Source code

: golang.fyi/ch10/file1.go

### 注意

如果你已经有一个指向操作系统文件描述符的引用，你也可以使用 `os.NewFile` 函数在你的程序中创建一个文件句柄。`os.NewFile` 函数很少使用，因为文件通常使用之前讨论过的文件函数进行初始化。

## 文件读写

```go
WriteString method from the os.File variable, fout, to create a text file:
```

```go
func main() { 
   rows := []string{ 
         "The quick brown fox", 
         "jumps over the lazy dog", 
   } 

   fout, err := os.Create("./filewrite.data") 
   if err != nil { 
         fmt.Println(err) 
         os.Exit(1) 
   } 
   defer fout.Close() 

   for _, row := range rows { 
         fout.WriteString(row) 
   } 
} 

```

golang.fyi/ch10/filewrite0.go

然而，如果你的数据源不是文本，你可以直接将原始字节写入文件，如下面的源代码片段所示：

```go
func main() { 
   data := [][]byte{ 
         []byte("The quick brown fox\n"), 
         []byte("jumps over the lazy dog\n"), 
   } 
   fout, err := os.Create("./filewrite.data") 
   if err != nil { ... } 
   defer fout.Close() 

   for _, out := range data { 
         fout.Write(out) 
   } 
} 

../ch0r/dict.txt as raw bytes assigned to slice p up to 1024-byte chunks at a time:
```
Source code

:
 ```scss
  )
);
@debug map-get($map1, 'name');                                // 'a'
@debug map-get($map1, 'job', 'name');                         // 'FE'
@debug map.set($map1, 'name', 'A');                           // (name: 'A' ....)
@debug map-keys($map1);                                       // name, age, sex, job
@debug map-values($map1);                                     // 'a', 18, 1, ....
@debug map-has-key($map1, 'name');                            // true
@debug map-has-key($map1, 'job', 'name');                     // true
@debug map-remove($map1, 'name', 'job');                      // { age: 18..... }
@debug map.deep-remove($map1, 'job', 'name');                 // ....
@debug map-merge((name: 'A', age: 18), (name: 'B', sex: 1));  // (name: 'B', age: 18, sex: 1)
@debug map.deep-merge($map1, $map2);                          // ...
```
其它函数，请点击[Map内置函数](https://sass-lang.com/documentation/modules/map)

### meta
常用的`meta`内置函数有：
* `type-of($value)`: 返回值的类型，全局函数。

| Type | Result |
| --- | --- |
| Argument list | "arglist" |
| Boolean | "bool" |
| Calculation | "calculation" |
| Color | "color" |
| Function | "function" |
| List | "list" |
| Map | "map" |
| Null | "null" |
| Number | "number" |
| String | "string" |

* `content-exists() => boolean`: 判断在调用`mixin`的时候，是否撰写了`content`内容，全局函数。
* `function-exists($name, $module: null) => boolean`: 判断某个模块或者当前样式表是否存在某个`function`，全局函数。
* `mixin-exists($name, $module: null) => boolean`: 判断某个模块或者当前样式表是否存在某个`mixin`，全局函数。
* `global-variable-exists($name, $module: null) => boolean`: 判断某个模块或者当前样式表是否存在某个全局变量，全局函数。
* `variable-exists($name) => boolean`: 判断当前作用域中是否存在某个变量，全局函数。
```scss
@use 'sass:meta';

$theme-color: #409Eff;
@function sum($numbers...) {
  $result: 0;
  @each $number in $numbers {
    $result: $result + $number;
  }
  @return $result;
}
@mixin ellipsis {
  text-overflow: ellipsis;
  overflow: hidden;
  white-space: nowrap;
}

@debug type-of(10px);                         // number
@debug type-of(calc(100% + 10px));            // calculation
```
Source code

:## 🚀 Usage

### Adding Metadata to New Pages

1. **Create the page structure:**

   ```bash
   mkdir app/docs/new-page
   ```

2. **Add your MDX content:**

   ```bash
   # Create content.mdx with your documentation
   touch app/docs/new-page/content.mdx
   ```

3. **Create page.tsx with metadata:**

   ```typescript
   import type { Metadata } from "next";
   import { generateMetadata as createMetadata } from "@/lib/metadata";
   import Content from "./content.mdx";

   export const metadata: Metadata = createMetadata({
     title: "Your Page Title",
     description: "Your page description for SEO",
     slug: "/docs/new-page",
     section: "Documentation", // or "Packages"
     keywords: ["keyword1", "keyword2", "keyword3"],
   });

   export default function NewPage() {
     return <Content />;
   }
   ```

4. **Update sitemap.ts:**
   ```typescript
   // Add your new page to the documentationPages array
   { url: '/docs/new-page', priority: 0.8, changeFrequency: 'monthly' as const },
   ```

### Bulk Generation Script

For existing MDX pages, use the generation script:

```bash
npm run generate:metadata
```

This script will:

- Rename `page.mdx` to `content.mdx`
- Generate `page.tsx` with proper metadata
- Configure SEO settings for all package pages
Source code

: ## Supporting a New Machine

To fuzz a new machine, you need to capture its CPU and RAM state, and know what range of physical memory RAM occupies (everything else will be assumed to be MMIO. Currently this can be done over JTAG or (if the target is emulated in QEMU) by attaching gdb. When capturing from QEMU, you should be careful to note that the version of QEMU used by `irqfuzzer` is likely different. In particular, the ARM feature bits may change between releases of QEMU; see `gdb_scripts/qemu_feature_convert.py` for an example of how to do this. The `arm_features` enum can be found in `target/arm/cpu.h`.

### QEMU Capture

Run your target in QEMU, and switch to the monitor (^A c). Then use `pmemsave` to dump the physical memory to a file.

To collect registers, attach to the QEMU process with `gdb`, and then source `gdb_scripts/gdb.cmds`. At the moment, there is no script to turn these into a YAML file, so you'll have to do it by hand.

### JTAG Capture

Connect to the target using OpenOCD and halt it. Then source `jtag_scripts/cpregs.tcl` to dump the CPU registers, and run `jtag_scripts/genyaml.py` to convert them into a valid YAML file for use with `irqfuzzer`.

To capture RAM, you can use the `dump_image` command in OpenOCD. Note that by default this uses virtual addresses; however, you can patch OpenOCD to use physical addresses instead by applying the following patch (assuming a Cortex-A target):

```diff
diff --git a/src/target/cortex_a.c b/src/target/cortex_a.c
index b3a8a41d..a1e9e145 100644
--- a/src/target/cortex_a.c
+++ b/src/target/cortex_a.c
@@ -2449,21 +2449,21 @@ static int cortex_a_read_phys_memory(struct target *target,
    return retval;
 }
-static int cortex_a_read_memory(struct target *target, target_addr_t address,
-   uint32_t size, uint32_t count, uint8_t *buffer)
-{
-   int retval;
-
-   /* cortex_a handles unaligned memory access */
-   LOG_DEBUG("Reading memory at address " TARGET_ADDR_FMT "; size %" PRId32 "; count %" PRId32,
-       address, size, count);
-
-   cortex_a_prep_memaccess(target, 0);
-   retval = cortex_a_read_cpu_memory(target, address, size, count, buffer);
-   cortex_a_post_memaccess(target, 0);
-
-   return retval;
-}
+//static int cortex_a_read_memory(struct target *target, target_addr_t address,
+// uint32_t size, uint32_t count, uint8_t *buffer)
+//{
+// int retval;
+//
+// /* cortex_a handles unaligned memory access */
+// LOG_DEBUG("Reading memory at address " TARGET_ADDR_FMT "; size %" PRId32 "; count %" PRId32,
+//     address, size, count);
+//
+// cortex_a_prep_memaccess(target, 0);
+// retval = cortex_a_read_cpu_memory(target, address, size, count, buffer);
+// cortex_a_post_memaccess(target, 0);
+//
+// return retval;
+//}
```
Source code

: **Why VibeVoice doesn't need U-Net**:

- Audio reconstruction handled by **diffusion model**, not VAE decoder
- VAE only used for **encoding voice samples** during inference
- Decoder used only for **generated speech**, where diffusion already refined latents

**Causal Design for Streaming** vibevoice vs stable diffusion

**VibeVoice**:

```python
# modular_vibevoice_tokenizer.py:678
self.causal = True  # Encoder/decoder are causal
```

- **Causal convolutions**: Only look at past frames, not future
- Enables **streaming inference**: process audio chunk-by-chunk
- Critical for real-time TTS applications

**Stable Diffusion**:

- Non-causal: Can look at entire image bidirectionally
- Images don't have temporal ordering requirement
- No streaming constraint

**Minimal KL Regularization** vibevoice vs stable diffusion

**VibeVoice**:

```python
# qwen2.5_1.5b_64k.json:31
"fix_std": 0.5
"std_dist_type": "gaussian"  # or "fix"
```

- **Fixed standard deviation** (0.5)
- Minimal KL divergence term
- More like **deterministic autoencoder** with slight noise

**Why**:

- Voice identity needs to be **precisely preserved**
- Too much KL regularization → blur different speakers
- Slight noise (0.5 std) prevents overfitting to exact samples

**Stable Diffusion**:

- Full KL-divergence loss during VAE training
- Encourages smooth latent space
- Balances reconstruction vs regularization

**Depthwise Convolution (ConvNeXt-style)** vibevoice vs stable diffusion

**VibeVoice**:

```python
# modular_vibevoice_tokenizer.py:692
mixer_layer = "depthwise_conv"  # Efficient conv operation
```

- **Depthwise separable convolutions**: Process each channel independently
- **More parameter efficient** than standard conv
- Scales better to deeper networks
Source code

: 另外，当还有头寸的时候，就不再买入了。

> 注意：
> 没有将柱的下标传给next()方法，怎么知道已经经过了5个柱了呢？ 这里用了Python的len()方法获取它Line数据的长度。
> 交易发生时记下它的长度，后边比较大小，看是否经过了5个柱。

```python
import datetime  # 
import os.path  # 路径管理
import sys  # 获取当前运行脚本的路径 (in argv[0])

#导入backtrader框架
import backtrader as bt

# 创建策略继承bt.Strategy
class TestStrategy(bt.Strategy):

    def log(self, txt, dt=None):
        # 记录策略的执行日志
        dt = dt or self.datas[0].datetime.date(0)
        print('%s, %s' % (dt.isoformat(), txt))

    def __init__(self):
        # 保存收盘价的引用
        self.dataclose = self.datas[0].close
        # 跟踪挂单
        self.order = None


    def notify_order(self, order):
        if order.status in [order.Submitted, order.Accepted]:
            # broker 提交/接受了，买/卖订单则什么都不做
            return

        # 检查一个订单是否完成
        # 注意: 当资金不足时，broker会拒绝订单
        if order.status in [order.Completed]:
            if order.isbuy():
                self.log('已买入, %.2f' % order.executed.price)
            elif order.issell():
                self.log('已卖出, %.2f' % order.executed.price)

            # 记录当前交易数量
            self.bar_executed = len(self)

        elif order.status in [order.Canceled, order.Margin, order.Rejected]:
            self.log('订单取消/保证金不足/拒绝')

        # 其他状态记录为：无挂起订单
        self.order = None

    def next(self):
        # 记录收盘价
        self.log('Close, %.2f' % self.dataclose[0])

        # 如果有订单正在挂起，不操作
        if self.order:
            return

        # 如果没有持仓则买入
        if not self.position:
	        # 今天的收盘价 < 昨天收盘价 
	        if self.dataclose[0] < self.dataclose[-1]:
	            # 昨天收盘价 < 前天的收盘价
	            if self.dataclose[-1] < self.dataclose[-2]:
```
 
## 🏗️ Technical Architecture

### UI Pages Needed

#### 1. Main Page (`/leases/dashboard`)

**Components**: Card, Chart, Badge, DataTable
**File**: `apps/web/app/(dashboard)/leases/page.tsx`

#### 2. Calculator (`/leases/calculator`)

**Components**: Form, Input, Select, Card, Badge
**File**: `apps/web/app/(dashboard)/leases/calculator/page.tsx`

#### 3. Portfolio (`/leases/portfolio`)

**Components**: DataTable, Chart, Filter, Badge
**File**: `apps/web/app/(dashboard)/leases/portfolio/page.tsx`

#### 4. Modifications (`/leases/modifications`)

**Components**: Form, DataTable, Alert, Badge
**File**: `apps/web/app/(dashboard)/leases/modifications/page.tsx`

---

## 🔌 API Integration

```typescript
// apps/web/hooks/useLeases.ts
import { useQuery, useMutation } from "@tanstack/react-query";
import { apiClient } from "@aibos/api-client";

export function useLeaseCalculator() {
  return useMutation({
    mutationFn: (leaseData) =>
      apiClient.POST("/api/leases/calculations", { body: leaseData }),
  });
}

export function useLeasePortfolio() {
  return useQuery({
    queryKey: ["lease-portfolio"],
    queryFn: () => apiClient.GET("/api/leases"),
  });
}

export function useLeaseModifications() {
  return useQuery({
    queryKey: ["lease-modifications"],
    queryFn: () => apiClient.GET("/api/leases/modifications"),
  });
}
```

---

▸ WHAT IS NEEDED
The task calls for every line of the material that contains the string "datas".

▸ PROBLEM SOLUTION
        dt = dt or self.datas[0].datetime.date(0)
        self.dataclose = self.datas[0].close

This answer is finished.